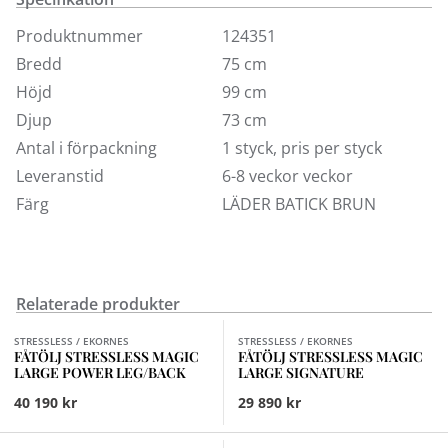
avslappning. Stressless-vilstolen Mayfair har en
fullständig 360° snurrfunktion samt vårt patenterade
Produktnummer
124351
Stressless Glide®-system, vilket ger maximalt stöd för
Bredd
75 cm
hela kroppen. Finns även att välja bland flera olika
Höjd
99 cm
tyger.
Djup
73 cm
Detta pris avser endast fåtöljen. Pall finns att köpa
Antal i förpackning
1 styck, pris per styck
separat.
Leveranstid
6-8 veckor veckor
Färg
LÄDER BATICK BRUN
Relaterade produkter
Finns i fler val (9)
Finns i fler val (3)
STRESSLESS / EKORNES
STRESSLESS / EKORNES
FÅTÖLJ STRESSLESS MAGIC
FÅTÖLJ STRESSLESS MAGIC
LARGE POWER LEG/BACK
LARGE SIGNATURE
40 190 kr
29 890 kr
Finns i fler val (4)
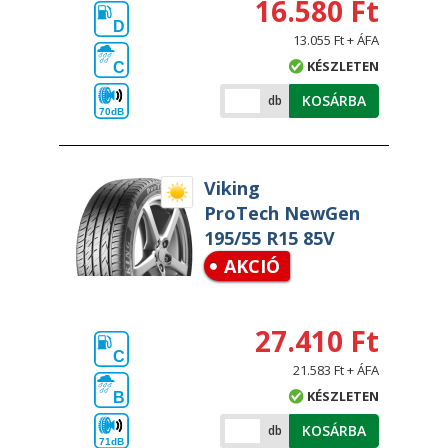
16.580 Ft
D
13.055 Ft + ÁFA
KÉSZLETEN
C
KOSÁRBA
db
70dB
Viking
ProTech NewGen
195/55 R15 85V
AKCIÓ
27.410 Ft
C
21.583 Ft + ÁFA
KÉSZLETEN
B
KOSÁRBA
db
71dB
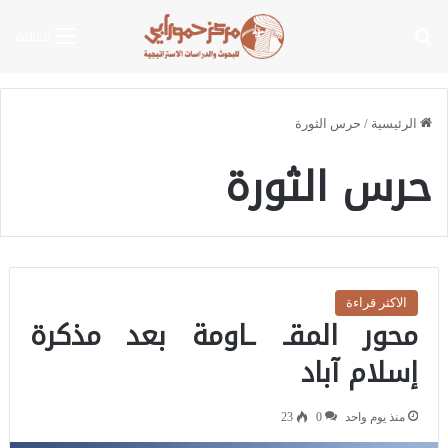
بحث عن
القائمة
الرئيسية
/
حرس الثورة
حرس الثورة
الاكثر قراءة
محور المقـ ـاومة بعد مذكرة
إسلام آباد
منذ يوم واحد
0
23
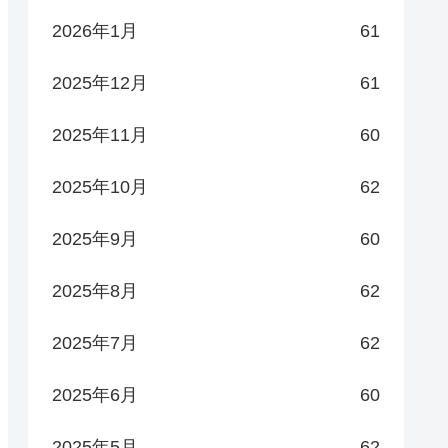
2026年1月
61
2025年12月
61
2025年11月
60
2025年10月
62
2025年9月
60
2025年8月
62
2025年7月
62
2025年6月
60
2025年5月
62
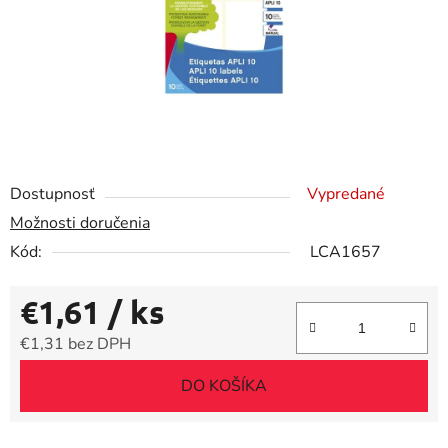
Dostupnosť
Vypredané
Možnosti doručenia
Kód:
LCA1657
€1,61
/ ks
€1,31 bez DPH
Jednotková cena:
DO KOŠÍKA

Assignment: Count the lines above that contain the string "LARGE", treating uppercase and lowercase as different. Reply with the number only.

Solved exercise: 2